# Your goal
Among the lines of data below, reproduce only those from the one with "14 | 7,895 |" through the one with "386 | 446,554 |", exactly as they stand, both ends included.

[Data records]
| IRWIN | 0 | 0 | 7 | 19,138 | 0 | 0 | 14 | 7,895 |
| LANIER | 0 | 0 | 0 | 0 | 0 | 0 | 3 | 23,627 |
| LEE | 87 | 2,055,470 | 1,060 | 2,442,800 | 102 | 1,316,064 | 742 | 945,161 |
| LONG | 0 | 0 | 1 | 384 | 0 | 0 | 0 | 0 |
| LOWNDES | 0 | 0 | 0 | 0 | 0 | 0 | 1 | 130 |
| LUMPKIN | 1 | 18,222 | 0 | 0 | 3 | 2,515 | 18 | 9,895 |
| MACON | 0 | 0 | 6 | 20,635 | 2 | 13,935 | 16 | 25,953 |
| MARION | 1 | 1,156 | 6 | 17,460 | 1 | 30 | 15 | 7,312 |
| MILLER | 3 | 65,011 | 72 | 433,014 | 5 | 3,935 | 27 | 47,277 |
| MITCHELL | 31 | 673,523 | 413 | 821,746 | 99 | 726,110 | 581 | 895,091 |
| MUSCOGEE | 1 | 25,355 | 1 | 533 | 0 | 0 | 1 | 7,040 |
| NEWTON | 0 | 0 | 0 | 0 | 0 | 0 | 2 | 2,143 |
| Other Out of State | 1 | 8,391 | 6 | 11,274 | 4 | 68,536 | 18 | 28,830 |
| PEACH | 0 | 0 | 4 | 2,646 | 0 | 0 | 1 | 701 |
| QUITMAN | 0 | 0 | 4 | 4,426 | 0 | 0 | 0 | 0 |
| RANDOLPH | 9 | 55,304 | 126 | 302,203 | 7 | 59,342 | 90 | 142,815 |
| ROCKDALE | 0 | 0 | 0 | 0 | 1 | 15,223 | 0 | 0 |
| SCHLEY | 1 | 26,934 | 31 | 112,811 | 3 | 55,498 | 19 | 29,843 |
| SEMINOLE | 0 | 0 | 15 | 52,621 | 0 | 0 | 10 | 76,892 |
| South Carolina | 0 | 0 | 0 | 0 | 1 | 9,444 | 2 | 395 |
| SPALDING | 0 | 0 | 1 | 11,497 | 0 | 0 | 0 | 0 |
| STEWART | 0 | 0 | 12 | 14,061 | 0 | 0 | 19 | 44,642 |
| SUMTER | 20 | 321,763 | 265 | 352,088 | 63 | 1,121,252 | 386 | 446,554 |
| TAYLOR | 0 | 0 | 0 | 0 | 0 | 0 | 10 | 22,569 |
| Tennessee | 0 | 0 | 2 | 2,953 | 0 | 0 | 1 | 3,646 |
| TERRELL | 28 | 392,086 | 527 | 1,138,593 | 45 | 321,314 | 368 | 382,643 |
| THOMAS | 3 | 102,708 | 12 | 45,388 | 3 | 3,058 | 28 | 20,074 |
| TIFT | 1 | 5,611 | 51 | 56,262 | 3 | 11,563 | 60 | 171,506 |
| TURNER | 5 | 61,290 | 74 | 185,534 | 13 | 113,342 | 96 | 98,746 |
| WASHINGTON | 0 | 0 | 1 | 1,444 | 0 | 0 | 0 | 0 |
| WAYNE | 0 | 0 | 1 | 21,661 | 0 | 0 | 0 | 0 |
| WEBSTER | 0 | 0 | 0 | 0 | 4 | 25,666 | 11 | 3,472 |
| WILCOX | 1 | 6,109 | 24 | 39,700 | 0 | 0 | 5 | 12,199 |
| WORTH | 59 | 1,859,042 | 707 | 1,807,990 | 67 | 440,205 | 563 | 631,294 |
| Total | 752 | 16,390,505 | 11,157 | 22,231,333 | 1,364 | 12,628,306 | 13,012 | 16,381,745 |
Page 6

==

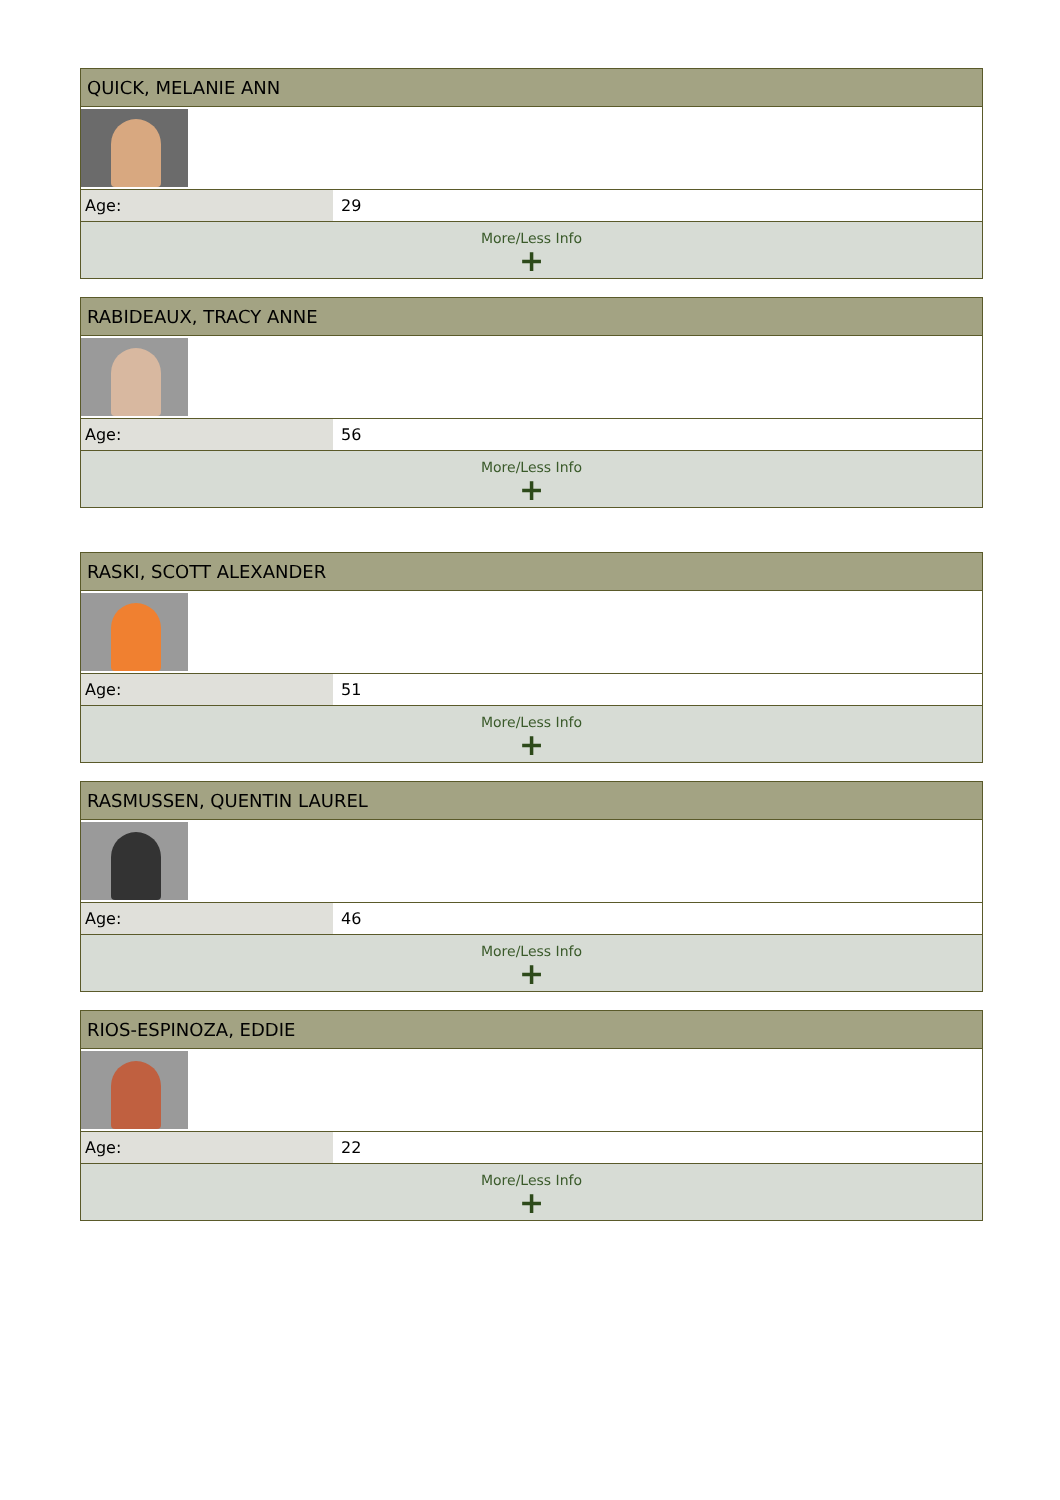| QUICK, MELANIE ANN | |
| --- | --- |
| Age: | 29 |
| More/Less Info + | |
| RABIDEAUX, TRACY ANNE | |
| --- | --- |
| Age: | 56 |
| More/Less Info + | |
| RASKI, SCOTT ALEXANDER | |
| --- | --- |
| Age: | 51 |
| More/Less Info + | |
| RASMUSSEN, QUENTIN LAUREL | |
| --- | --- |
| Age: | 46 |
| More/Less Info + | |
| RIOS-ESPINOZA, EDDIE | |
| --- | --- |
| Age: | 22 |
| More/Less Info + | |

# Your response
| IRWIN | 0 | 0 | 7 | 19,138 | 0 | 0 | 14 | 7,895 |
| LANIER | 0 | 0 | 0 | 0 | 0 | 0 | 3 | 23,627 |
| LEE | 87 | 2,055,470 | 1,060 | 2,442,800 | 102 | 1,316,064 | 742 | 945,161 |
| LONG | 0 | 0 | 1 | 384 | 0 | 0 | 0 | 0 |
| LOWNDES | 0 | 0 | 0 | 0 | 0 | 0 | 1 | 130 |
| LUMPKIN | 1 | 18,222 | 0 | 0 | 3 | 2,515 | 18 | 9,895 |
| MACON | 0 | 0 | 6 | 20,635 | 2 | 13,935 | 16 | 25,953 |
| MARION | 1 | 1,156 | 6 | 17,460 | 1 | 30 | 15 | 7,312 |
| MILLER | 3 | 65,011 | 72 | 433,014 | 5 | 3,935 | 27 | 47,277 |
| MITCHELL | 31 | 673,523 | 413 | 821,746 | 99 | 726,110 | 581 | 895,091 |
| MUSCOGEE | 1 | 25,355 | 1 | 533 | 0 | 0 | 1 | 7,040 |
| NEWTON | 0 | 0 | 0 | 0 | 0 | 0 | 2 | 2,143 |
| Other Out of State | 1 | 8,391 | 6 | 11,274 | 4 | 68,536 | 18 | 28,830 |
| PEACH | 0 | 0 | 4 | 2,646 | 0 | 0 | 1 | 701 |
| QUITMAN | 0 | 0 | 4 | 4,426 | 0 | 0 | 0 | 0 |
| RANDOLPH | 9 | 55,304 | 126 | 302,203 | 7 | 59,342 | 90 | 142,815 |
| ROCKDALE | 0 | 0 | 0 | 0 | 1 | 15,223 | 0 | 0 |
| SCHLEY | 1 | 26,934 | 31 | 112,811 | 3 | 55,498 | 19 | 29,843 |
| SEMINOLE | 0 | 0 | 15 | 52,621 | 0 | 0 | 10 | 76,892 |
| South Carolina | 0 | 0 | 0 | 0 | 1 | 9,444 | 2 | 395 |
| SPALDING | 0 | 0 | 1 | 11,497 | 0 | 0 | 0 | 0 |
| STEWART | 0 | 0 | 12 | 14,061 | 0 | 0 | 19 | 44,642 |
| SUMTER | 20 | 321,763 | 265 | 352,088 | 63 | 1,121,252 | 386 | 446,554 |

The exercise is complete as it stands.